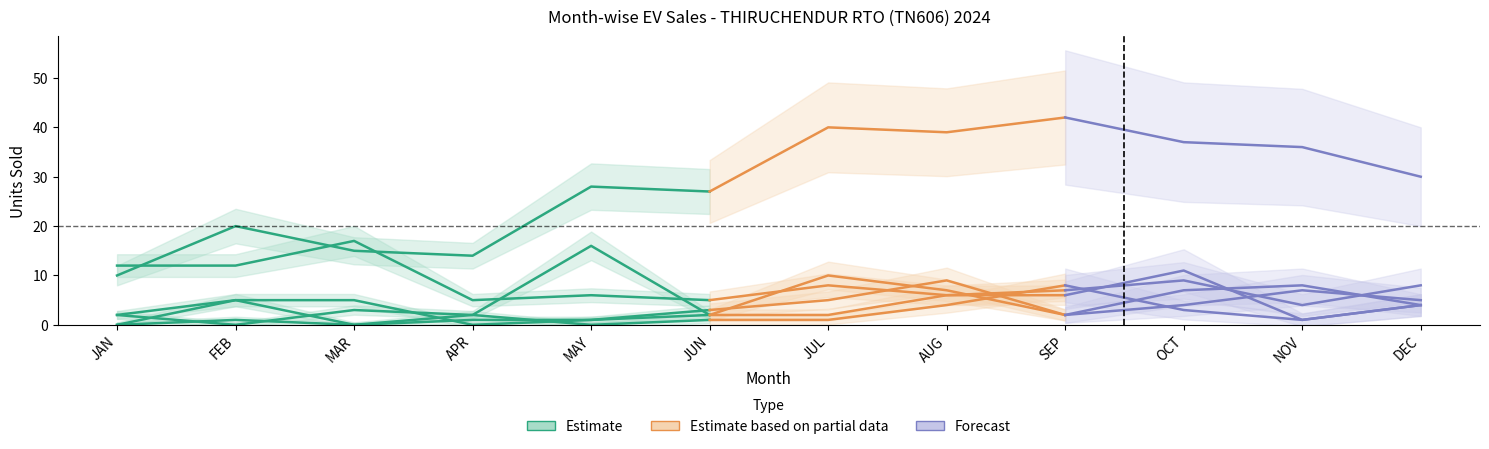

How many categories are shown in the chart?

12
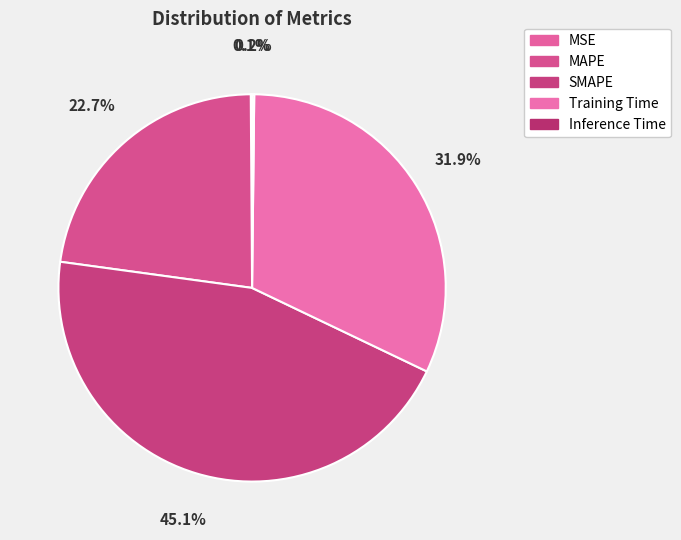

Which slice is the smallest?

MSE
* * *
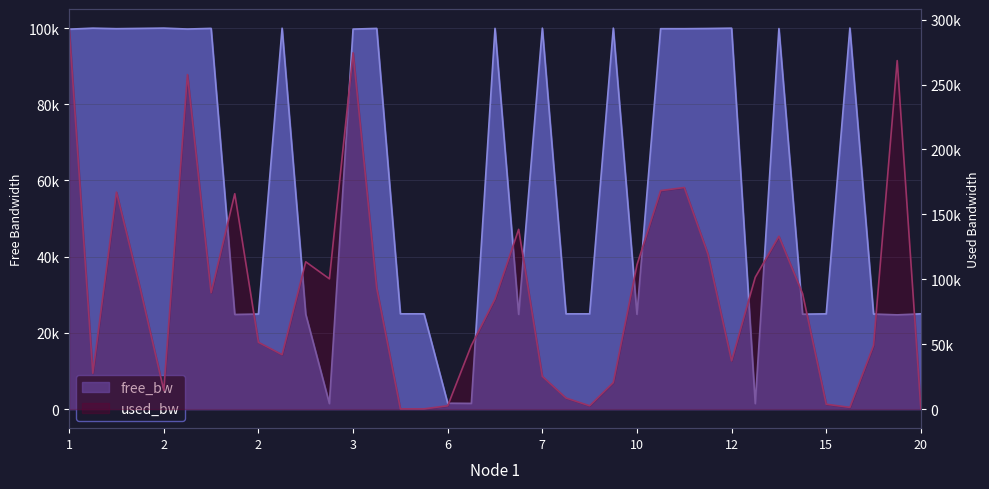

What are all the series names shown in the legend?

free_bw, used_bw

What the task requires → From both blocks above, copy each line containing the string "shown". Matching is case-sensitive.

Finished exercise →
How many categories are shown in the chart?
What are all the series names shown in the legend?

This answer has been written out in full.